- Work item A
According to the R scatterplot tutorial, why does the commented-out plot command fail to show only the rural counties? Answer in one to three sentences.
- Work item B
In the R scatterplot tutorial, which command adds more points to a scatterplot that was already created with plot?
- Work item C
List every named argument that the R scatterplot tutorial passes to the plot function.

- Page text
━━━━━━
Now I want two sets of dots, one for rural and one for non-rural. We can easily do this in steps, plotting first the rural counties and then on-top of that the non rural counties:

How to can we modity the original code to only include rural?

Does this work? Why not?

#Uncomment and run:
#plot(pa.counties[pa.counties[,2]<100,4], pa.counties[,3],
#     xlab="Percent with College Degree",
#     ylab="Median Income",
#     main="College Degree Attainment vs. Household Income in PA",
#     pch=16)

No! That won’t work because we only subset the x values. For a scatterplot we need x and y coordinates for each point, so the two vectors have to be the same length.

So subsetting both vectors:

plot(pa.counties[pa.counties[,2]<100,4], pa.counties[pa.counties[,2]<100,3],
     xlab="Percent with College Degree",
     ylab="Median Income",
     main="College Degree Attainment vs. Household Income in PA",
     pch=16)

Those are the rural counties. To put the urban counties in we can use the points command, which allows us to add additional points to an already existing scatterplot created with plot

plot(pa.counties[pa.counties[,2]<100,4], pa.counties[pa.counties[,2]<100,3],
     xlab="Percent with College Degree",
     ylab="Median Income",
     main="College Degree Attainment vs. Household Income in PA",
     pch=16)
━━━━━━
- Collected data
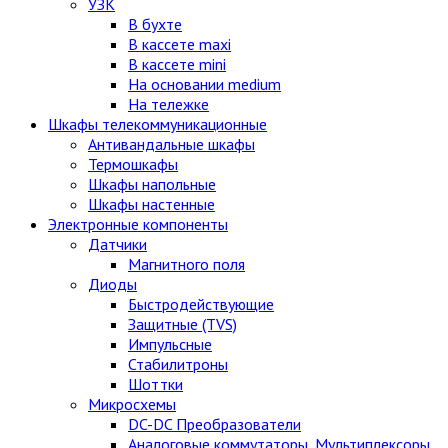
УЗК
В бухте
В кассете maxi
В кассете mini
На основании medium
На тележке
Шкафы телекоммуникационные
Антивандальные шкафы
Термошкафы
Шкафы напольные
Шкафы настенные
Электронные компоненты
Датчики
Магнитного поля
Диоды
Быстродействующие
Защитные (TVS)
Импульсные
Стабилитроны
Шоттки
Микросхемы
DC-DC Преобразователи
Аналоговые коммутаторы, Мультиплексоры,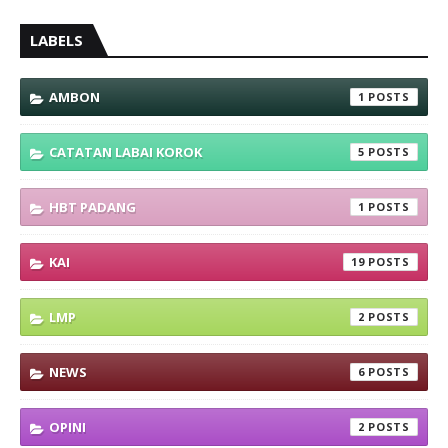
LABELS
AMBON
1
CATATAN LABAI KOROK
5
HBT PADANG
1
KAI
19
LMP
2
NEWS
6
OPINI
2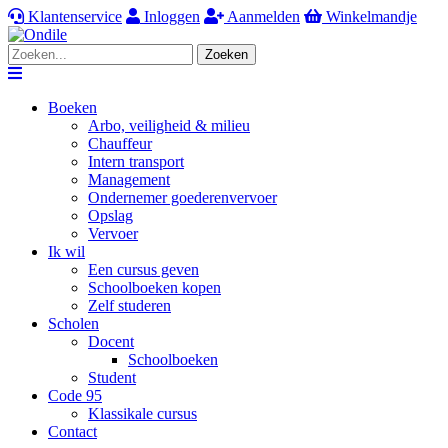
Klantenservice
Inloggen
Aanmelden
Winkelmandje
Zoeken
Navigation
Boeken
Arbo, veiligheid & milieu
Chauffeur
Intern transport
Management
Ondernemer goederenvervoer
Opslag
Vervoer
Ik wil
Een cursus geven
Schoolboeken kopen
Zelf studeren
Scholen
Docent
Schoolboeken
Student
Code 95
Klassikale cursus
Contact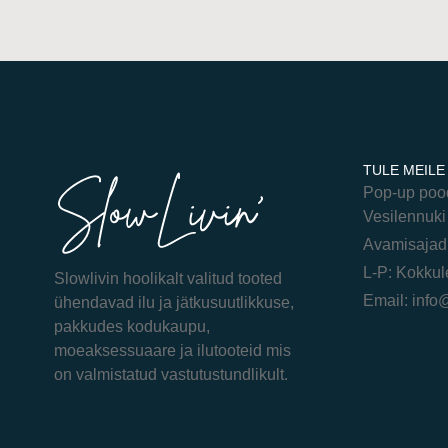
TULE MEILE
Pop-up poo
Vesilennuki 
Avamisajad
L-P: Kokkul
Slowlivin hoolikalt valitud tooted
Email: info
ühendavad ilu ja jätkusuutlikkuse,
pakkudes kodukaupu,
moeaksessuaare ja ilutooteid mis
on valmistatud vastutustundlikult.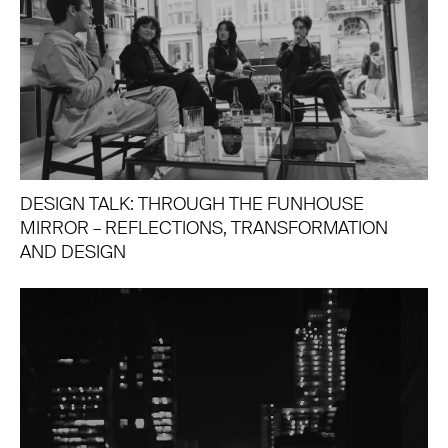
DESIGN TALK: THROUGH THE FUNHOUSE
MIRROR – REFLECTIONS, TRANSFORMATION
AND DESIGN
━━━━━━
- Written answer A
It subsets only the x values and leaves the y values unsubset. A scatterplot needs both an x and a y coordinate for each point, so the two vectors must be the same length.

- Written answer B
The points command.

- Written answer C
- xlab
- ylab
- main
- pch